Molecularly targeted agents that inhibit angiogenesis and EGFR pathways are entering clinical trials. Further understanding of the molecular mechanism of carcinogenesis coupled with more extensive genetic profiling of gallbladder cancer patients will help to assess the therapeutic relevance of targeting a specific pathway.

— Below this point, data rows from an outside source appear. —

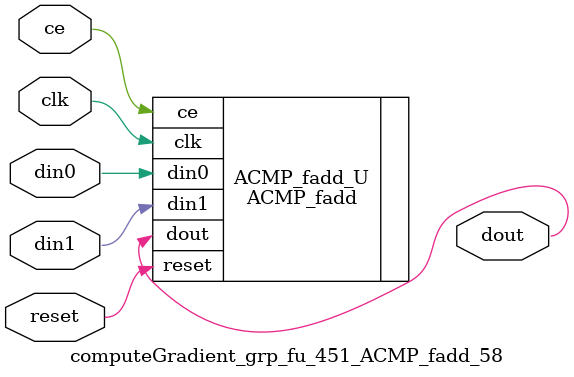
<source format=v>

`timescale 1 ns / 1 ps
module computeGradient_grp_fu_451_ACMP_fadd_58(
    clk,
    reset,
    ce,
    din0,
    din1,
    dout);

parameter ID = 32'd1;
parameter NUM_STAGE = 32'd1;
parameter din0_WIDTH = 32'd1;
parameter din1_WIDTH = 32'd1;
parameter dout_WIDTH = 32'd1;
input clk;
input reset;
input ce;
input[din0_WIDTH - 1:0] din0;
input[din1_WIDTH - 1:0] din1;
output[dout_WIDTH - 1:0] dout;



ACMP_fadd #(
.ID( ID ),
.NUM_STAGE( 4 ),
.din0_WIDTH( din0_WIDTH ),
.din1_WIDTH( din1_WIDTH ),
.dout_WIDTH( dout_WIDTH ))
ACMP_fadd_U(
    .clk( clk ),
    .reset( reset ),
    .ce( ce ),
    .din0( din0 ),
    .din1( din1 ),
    .dout( dout ));

endmodule

</source>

Gallbladder cancer is a devastating disease with very dismal results. Originating in a small organ that functions merely for the storage of bile in anticipation of a meal, this malignancy is distinctive because of its demographic profile. Advancements that clarify the genetics of biliary tract diseases and develop unifying hypotheses to explain gallbladder cancer’s unusual epidemiology not only will define its etiology but would also improve management. Of late, there has been an increase in the number of cases of carcinoma gallbladder due to better imaging techniques, better medical facilities and better awareness among the patients. Key to survival is early detection and aggressive treatment strategy. Surgery is the only curative treatment and can achieve its intended goal if done at an early stage. With loco-regional spread, and jaundice survival is barely 6 months. Secondary prevention should follow clarification of the value of prophylactic cholecystectomy in endemic areas and in patients at risk. Primary prevention will arrive once high-risk genes and environmental toxins are clearly identified.